In the past three years, the leveraged finance world – the business of arranging funding for sub-investment grade companies – has witnessed an explosion in activity. It has become ludicrously cheap and easy for buy-out groups to raise funds.

What has been even more remarkable than the scale of deals is that until now there have been few defaults.

Under some metrics, leveraged corporate defaults were near record lows in 2007, a pattern that has puzzled many rating agencies, bankers and investors given an almost universal assumption in recent years that default rates would soon rise, based on historical models.

With so many analysts having been so wrong-footed, most have gone rather quiet on the subject.

However, the credit research team at Citigroup have stuck their necks out and declared that US leveraged corporate defaults are set to soar from 1.3 per cent last year to 5.5 per cent at the start of 2009, meaning, in effect, that out of 100 leveraged companies, five are expected to default.

This forecast* is much gloomier than the consensus. But it is worth noting. For this Citi team has made some prescient calls in the past. If they are now correct again, it has big implications.

One remarkable detail about the credit crunch is that defaults have hitherto only really affected one part of the debt world – mortgage borrowing.

If the trend now spreads into the corporate world, this could produce a second wave of losses on a scale that potentially rivals subprime losses.

What makes Citi so gloomy? Surprisingly, it is not the economy. Its 5.5 per cent default forecast is based on an assumption that there is no US recession, and it warns that if a recession does occur, the default rate will be much higher.

Instead, what worries Citi is the attitude of big US banks.

Citi analysts point to a structural change in the loan world. In particular, liquidity has been so abundant this decade that lenders have offered loans with very weak legal covenants known as “cov-lite”. That has allowed ailing companies, which would have defaulted in other credit cycles, to stagger on.

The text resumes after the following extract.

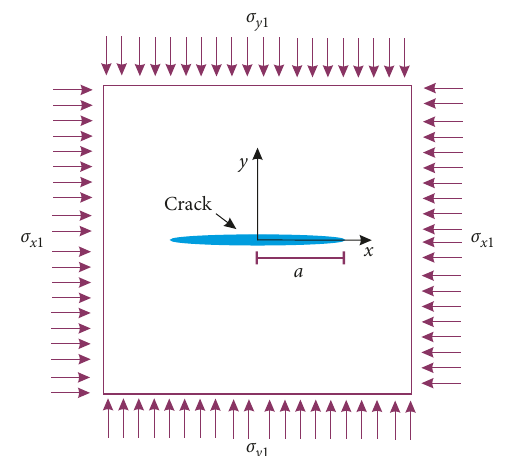
Figure 4: Numerical model of the type I fracture model with pore pressure. Table 1: The parameter table.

The issue at stake has not just been the quantitative price of money but the qualitative factors that are hard to measure in models.

However, as Federal Reserve surveys show, US banks now plan to tighten corporate lending at a pace not seen for a decade.

The crucial point about cov-lite structures, Citi argues, is that they are not watertight for borrowers. On the contrary, Citi thinks lenders can usually find a way to use the fine print to punish weak companies if they really want. That implies that the hitherto low default rate could now surge if banks get tough.

Will they? Frankly, it is hard to know exactly what is happening on a micro level now, since there is a paucity of timely data about the leveraged finance world. In that sense, the pattern has echoes of the subprime world.

But given that Citi has been a keen dancer in the global leveraged finance party – as Chuck Prince, the former chief executive indicated – it is a fair bet that its analysts can read the mood music.

The moral? If 2007 was the year we all learnt to watch obscure mortgage derivatives indices, 2008 looks set to turn us all into experts on the finer details of the corporate default rate.